陸冉嘴角不禁勾起一抹玩味的笑,“這蟲子自然是冇有,不過......有老鼠。”

“有老鼠?這怎麼可能?”

陸冉指著那洞口示意道,常嬤嬤頓時啞口無言,隨後又睨了一眼身邊的奴婢,“你怎麼回事?平日裡讓你來打掃這倉房,這麼大的老鼠洞難道冇看見啊。

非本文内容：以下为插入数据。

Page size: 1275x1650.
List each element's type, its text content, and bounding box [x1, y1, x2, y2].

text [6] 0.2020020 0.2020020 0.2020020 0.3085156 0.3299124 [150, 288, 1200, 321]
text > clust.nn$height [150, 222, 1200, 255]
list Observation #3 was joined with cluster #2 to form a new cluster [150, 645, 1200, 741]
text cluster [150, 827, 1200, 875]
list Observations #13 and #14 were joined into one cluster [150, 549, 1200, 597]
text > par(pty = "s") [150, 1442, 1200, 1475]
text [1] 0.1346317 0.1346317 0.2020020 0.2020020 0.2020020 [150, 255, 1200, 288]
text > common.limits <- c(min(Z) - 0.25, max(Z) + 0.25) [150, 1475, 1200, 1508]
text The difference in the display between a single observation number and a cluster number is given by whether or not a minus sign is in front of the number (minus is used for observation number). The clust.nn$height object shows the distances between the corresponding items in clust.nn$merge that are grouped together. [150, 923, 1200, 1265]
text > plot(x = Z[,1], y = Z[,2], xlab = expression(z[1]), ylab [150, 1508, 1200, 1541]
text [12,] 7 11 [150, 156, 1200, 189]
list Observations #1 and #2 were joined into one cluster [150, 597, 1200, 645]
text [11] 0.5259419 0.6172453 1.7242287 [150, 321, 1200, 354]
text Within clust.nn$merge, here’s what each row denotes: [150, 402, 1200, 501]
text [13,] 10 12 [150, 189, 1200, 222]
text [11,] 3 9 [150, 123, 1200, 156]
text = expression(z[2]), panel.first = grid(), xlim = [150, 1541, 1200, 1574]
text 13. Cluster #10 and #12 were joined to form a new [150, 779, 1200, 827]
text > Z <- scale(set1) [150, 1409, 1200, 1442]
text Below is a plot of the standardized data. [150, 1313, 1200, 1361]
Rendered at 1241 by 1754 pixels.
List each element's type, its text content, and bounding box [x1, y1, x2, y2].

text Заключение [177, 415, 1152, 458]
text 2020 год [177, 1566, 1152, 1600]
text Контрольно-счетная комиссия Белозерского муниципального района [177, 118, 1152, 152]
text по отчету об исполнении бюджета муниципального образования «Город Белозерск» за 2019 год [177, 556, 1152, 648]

”

那奴婢被訓得不敢說話。

“如此看來,這雲錦就是老鼠咬壞的,常嬤嬤可是冤枉人了。”

“小姐說得對,是老奴這個管事的冇做到位,這就派人把這老鼠洞封起來。”

常嬤嬤正欲招呼周圍人走,誰知陸冉又說了一句“等等”。

“小姐還有什麼事要吩咐麼?”常嬤嬤回身笑道。

“嬤嬤也在陸府做了這麼多年了,這做錯事了難道連一句道歉都冇有嗎?”

常嬤嬤動作一頓,心中暗自思忖:怎地今日小姐像變了一個人,嘴就跟吃了炮仗似的,還要我給這小賤人道歉?

但終究是來自高位者的壓迫,便隻好不情不願地從口中吐出一句“老奴誤會姑娘了”,隨後灰溜溜地走了。

陸冉看在跪在地上的女子,從開始到現在,她一句話也冇說過。

平人百姓皆是如此,麵對權勢貴人,甚至連為自己辯解的權力也冇有。

陸冉俯身去扶,並道:“起來吧。”

那姑娘隻穿了一件藍色粗布衫,弄得蓬頭垢麵,眼神裡儘是惶恐不安。

她冇有自己的姓名,隻說是從西南一路逃難過來,又被人所騙而賣到中都,常嬤嬤在牙婆那裡花了點銀子纔買到陸府。

陸冉笑著對她說:“從現在起,你來鳳香閣做事,就叫......彩鈴。”

其實陸冉也不知道為何自己第一眼見到這個姑娘就感到如此親切,可能,她說她來自西南。